Quote every line below exactly as it reads.

━━━ INPUT FOR THIS TASK ━━━

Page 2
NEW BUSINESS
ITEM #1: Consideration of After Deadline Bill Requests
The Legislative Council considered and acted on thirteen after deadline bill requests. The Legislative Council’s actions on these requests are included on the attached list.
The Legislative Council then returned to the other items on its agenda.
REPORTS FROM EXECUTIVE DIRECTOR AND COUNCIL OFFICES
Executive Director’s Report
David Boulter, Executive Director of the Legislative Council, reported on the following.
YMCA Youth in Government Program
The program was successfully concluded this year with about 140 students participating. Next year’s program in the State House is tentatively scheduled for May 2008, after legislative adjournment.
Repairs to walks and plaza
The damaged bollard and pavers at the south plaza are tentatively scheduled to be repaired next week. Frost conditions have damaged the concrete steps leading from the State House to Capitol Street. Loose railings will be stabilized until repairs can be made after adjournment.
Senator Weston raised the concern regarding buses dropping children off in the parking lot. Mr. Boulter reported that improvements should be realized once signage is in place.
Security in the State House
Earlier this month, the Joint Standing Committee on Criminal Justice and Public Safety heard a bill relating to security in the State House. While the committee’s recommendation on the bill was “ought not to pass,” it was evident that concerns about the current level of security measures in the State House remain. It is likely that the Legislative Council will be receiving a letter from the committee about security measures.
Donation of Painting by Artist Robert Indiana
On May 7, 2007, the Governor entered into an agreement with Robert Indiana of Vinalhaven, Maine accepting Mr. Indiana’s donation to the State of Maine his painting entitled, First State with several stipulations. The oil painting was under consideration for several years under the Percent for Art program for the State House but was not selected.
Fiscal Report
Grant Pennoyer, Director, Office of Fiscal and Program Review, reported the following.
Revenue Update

━━━

_YOUR SOLUTION:_
Page 2
NEW BUSINESS
ITEM #1: Consideration of After Deadline Bill Requests
The Legislative Council considered and acted on thirteen after deadline bill requests. The Legislative Council’s actions on these requests are included on the attached list.
The Legislative Council then returned to the other items on its agenda.
REPORTS FROM EXECUTIVE DIRECTOR AND COUNCIL OFFICES
Executive Director’s Report
David Boulter, Executive Director of the Legislative Council, reported on the following.
YMCA Youth in Government Program
The program was successfully concluded this year with about 140 students participating. Next year’s program in the State House is tentatively scheduled for May 2008, after legislative adjournment.
Repairs to walks and plaza
The damaged bollard and pavers at the south plaza are tentatively scheduled to be repaired next week. Frost conditions have damaged the concrete steps leading from the State House to Capitol Street. Loose railings will be stabilized until repairs can be made after adjournment.
Senator Weston raised the concern regarding buses dropping children off in the parking lot. Mr. Boulter reported that improvements should be realized once signage is in place.
Security in the State House
Earlier this month, the Joint Standing Committee on Criminal Justice and Public Safety heard a bill relating to security in the State House. While the committee’s recommendation on the bill was “ought not to pass,” it was evident that concerns about the current level of security measures in the State House remain. It is likely that the Legislative Council will be receiving a letter from the committee about security measures.
Donation of Painting by Artist Robert Indiana
On May 7, 2007, the Governor entered into an agreement with Robert Indiana of Vinalhaven, Maine accepting Mr. Indiana’s donation to the State of Maine his painting entitled, First State with several stipulations. The oil painting was under consideration for several years under the Percent for Art program for the State House but was not selected.
Fiscal Report
Grant Pennoyer, Director, Office of Fiscal and Program Review, reported the following.
Revenue Update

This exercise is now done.